The Arvern Witch turned around, feeling her anger bubbling like hot water in a pot. The wind whipped up around her as the sylph she had previously summoned reacted to her feelings, blowing dust and clods of dirt in all directions. She fought down the rage with an effort of will, and the nature spirit calmed, albeit grudgingly.
Aela knew that she should say something witty in reply. Loria always had some clever riposte for such situations. But as usual, her mind was a blank slate, and her tongue a stone in her mouth. Yet she was certain that by the time she laid down to sleep that night, she would think of exactly the right thing to say. Of course by then it would no longer matter.
"From what I've seen, no one is going to be touching yours for a long time." Loria's voice came to the rescue. "That is assuming anyone can even find that little thing."
"You have a sharp tongue leaf-ear," growled a man with dirty blond hair and a long mustache. He gripped an axe in one hand, and the men around him did likewise. "But we know what to do with you high and mighty alfar in Skanlond."

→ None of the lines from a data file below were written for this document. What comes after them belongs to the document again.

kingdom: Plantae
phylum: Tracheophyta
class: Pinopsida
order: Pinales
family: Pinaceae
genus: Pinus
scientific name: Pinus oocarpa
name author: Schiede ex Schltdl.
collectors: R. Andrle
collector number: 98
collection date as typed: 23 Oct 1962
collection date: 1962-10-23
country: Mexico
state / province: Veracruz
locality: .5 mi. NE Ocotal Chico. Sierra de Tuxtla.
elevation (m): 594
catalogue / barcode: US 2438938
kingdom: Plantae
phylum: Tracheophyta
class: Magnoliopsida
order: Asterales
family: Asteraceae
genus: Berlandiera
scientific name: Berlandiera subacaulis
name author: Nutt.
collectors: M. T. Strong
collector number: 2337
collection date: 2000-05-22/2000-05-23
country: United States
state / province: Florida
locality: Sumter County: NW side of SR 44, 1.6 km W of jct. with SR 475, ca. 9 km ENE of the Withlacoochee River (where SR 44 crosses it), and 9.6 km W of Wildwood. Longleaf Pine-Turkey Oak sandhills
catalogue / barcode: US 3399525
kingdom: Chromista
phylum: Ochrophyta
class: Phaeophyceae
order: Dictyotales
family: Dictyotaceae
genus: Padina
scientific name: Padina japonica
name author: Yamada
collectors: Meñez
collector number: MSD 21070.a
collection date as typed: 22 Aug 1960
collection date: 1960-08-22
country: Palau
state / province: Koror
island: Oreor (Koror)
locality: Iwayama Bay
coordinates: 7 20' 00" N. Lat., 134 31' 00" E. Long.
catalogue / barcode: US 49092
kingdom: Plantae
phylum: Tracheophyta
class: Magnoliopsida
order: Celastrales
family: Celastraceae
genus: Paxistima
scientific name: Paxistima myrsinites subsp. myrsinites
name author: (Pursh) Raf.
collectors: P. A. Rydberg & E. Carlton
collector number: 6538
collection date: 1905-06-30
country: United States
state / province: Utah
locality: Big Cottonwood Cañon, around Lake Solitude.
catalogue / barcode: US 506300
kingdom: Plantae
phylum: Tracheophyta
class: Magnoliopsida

"That's enough!" Hrollaug's bull roar silenced all. The red-bearded Skanjr stomped between the pair of mages and the unruly mercenaries. "You all have weapons and armor to clean and maintain. I want to see cloths and oil out now. We'll have inspection before the sun drops a hand-span, and any not fit for duty will regret it."
The mercenaries groused, and some shot dark glances at Aela and Loria. But they followed their leader's commands, and set to maintaining their steel. In the meantime Hrollaug turned to the mages, and gestured for them to walk with him.
"Let us split up the loot here and go our separate ways," he said. The mercenary captain's tone made it clear that this was not a suggestion, but a demand.
"And miss the pleasure of your company's hospitality?" Loria replied sardonically.
"Hospitality is one thing. But you two…" Hrollaug leveled a hard stare upon Aela. "An alfar is bad enough, but if I'd known you weren't a real woman, I'd have never agreed to this partnership."
"I was real enough for you when I was saving your skin back in that barrow!" Aela snarled.
The Skanjr opened his mouth to retort, but was cut off when a strong wind suddenly rose up and shoved him back by at least an inch. Loria stepped between the two, and the unseen sylph relented, for the moment at least. Aela did her best to rein in her feelings, while the Light Elf put a conciliatory hand around the mercenary captain's shoulder and led him a few steps away.
"Perhaps you have a point my friend," the Silaine mage said in an assuaging voice. "Let us indeed part ways here. You may have the heads to collect the bounty back in Veia. We'll take that lorcras cuirass from the high priest, and a few of those mail shirts and swords from his bodyguard."